A novel signature derived from metabolism-related genes GPT and SMS to predict prognosis of laryngeal squamous cell carcinoma.

BACKGROUND

A growing body of evidence has suggested the involvement of metabolism in the occurrence and development of tumors. But the link between metabolism and laryngeal squamous cell carcinoma (LSCC) has rarely been reported. This study seeks to understand and explain the role of metabolic biomarkers in predicting the prognosis of LSCC.

METHODS

We identified the differentially expressed metabolism-related genes (MRGs) through RNA-seq data of The Cancer Genome Atlas (TCGA) and Gene set enrichment analysis (GSEA). After the screening of protein-protein interaction (PPI), hub MRGs were analyzed by least absolute shrinkage and selection operator (LASSO) and Cox regression analyses to construct a prognostic signature. Kaplan-Meier survival analysis and the receiver operating characteristic (ROC) was applied to verify the effectiveness of the prognostic signature in four cohorts (TCGA cohort, GSE27020 cohort, TCGA-sub1 cohort and TCGA-sub2 cohort). The expressions of the hub MRGs in LSCC cell lines and clinical samples were verified by quantitative reverse transcriptase PCR (qRT-PCR). The immunofluorescence staining of the tissue microarray (TMA) was carried out to further verify the reliability and validity of the prognostic signature. Cox regression analysis was then used to screen for independent prognostic factors of LSCC and a nomogram was constructed based on the results.

RESULTS

Among the 180 differentially expressed MRGs, 14 prognostic MRGs were identified. A prognostic signature based on two MRGs (GPT and SMS) was then constructed and verified via internal and external validation cohorts. Compared to the adjacent normal tissues, SMS expression was higher while GPT expression was lower in LSCC tissues, indicating poorer outcomes. The prognostic signature was proven as an independent risk factor for LSCC in both internal and external validation cohorts.
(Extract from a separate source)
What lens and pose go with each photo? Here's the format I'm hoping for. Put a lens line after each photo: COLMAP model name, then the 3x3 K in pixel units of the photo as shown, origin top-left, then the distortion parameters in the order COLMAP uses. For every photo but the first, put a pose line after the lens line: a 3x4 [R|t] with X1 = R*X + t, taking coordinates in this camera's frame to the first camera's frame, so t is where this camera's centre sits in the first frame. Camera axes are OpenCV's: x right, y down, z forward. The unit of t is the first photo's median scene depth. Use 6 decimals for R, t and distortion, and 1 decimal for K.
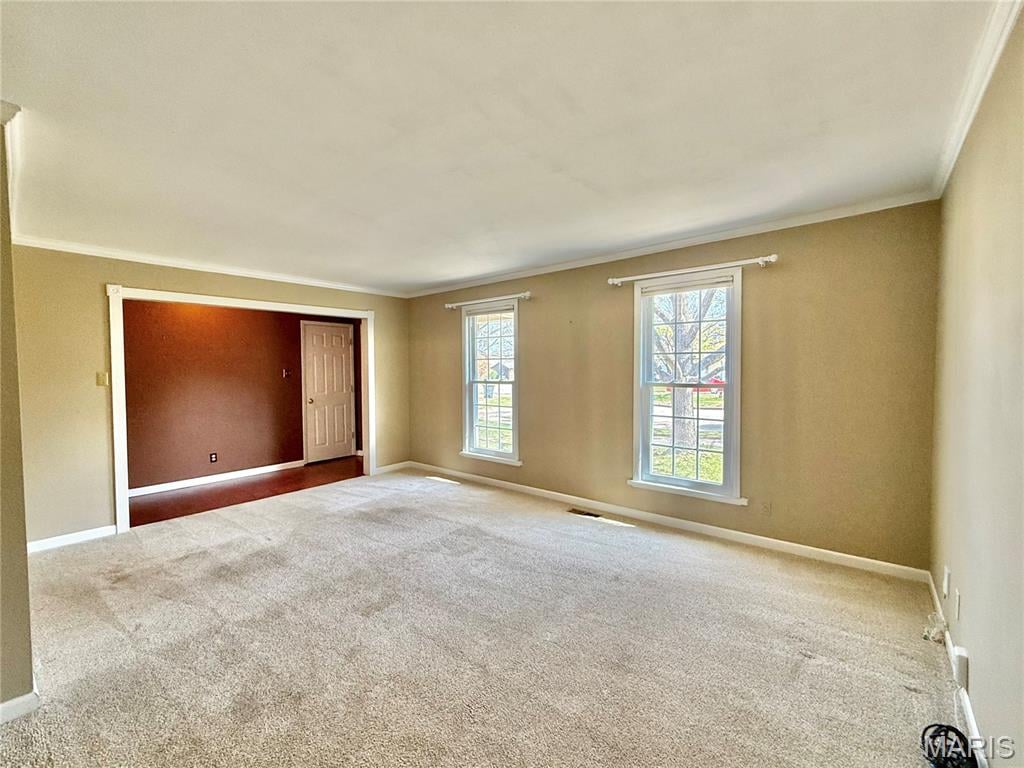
lens RADIAL K [[397.1, 0, 541.0], [0, 397.1, 380.7], [0, 0, 1]] dist [0.000703, 0.000248]
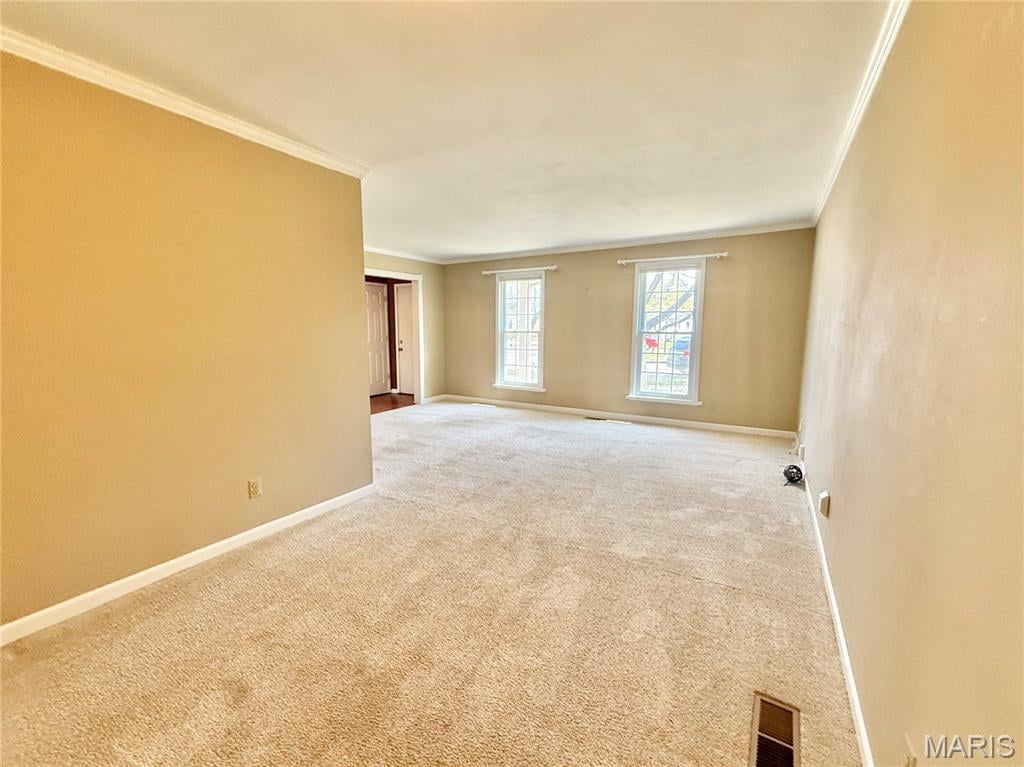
lens RADIAL K [[423.7, 0, 512.0], [0, 423.7, 383.5], [0, 0, 1]] dist [-0.001217, 0.000165]
pose [[0.989340, -0.009285, 0.145328, -0.390473], [-0.004804, 0.995341, 0.096296, 0.042916], [-0.145545, -0.095967, 0.984686, -0.462422]]
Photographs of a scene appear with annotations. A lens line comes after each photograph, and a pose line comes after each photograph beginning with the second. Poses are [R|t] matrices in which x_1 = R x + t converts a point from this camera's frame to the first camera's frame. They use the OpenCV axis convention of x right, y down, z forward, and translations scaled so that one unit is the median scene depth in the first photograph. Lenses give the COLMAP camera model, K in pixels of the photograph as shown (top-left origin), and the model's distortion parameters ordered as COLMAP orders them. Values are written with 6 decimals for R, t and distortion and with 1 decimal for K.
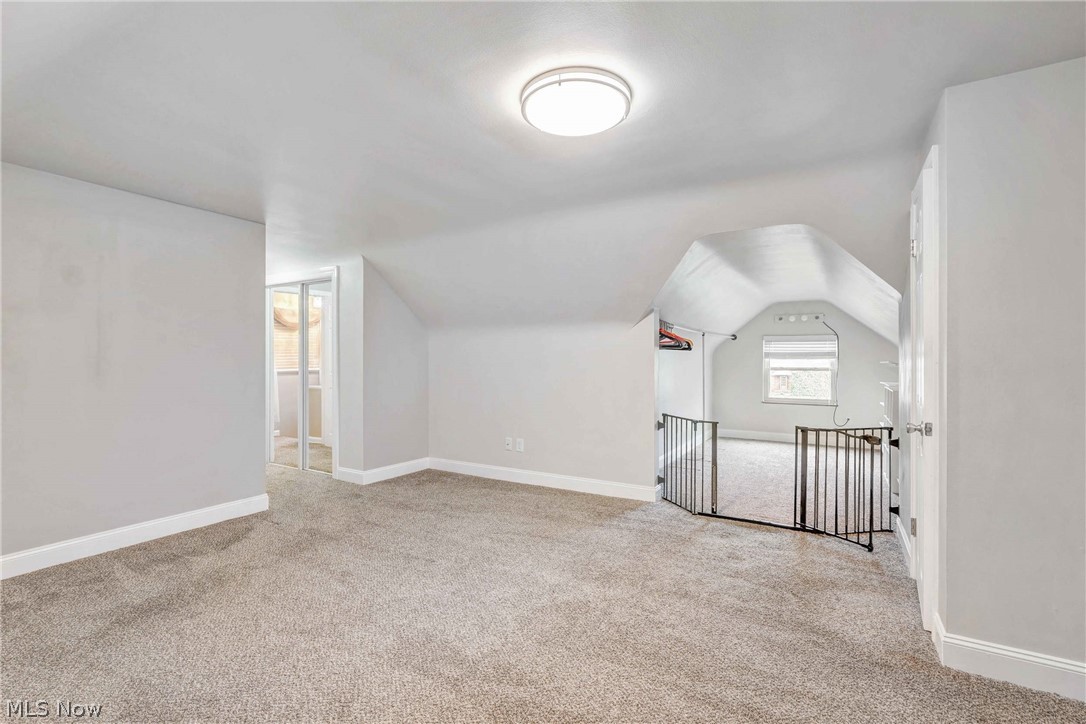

A nomogram based on these results was developed for clinical application.

CONCLUSIONS

Differentially expressed MRGs were found and proven to be related to the prognosis of LSCC. We constructed a novel prognostic signature based on MRGs in LSCC for the first time and verified it via different cohorts from both databases and clinical samples. A nomogram based on this prognostic signature was developed.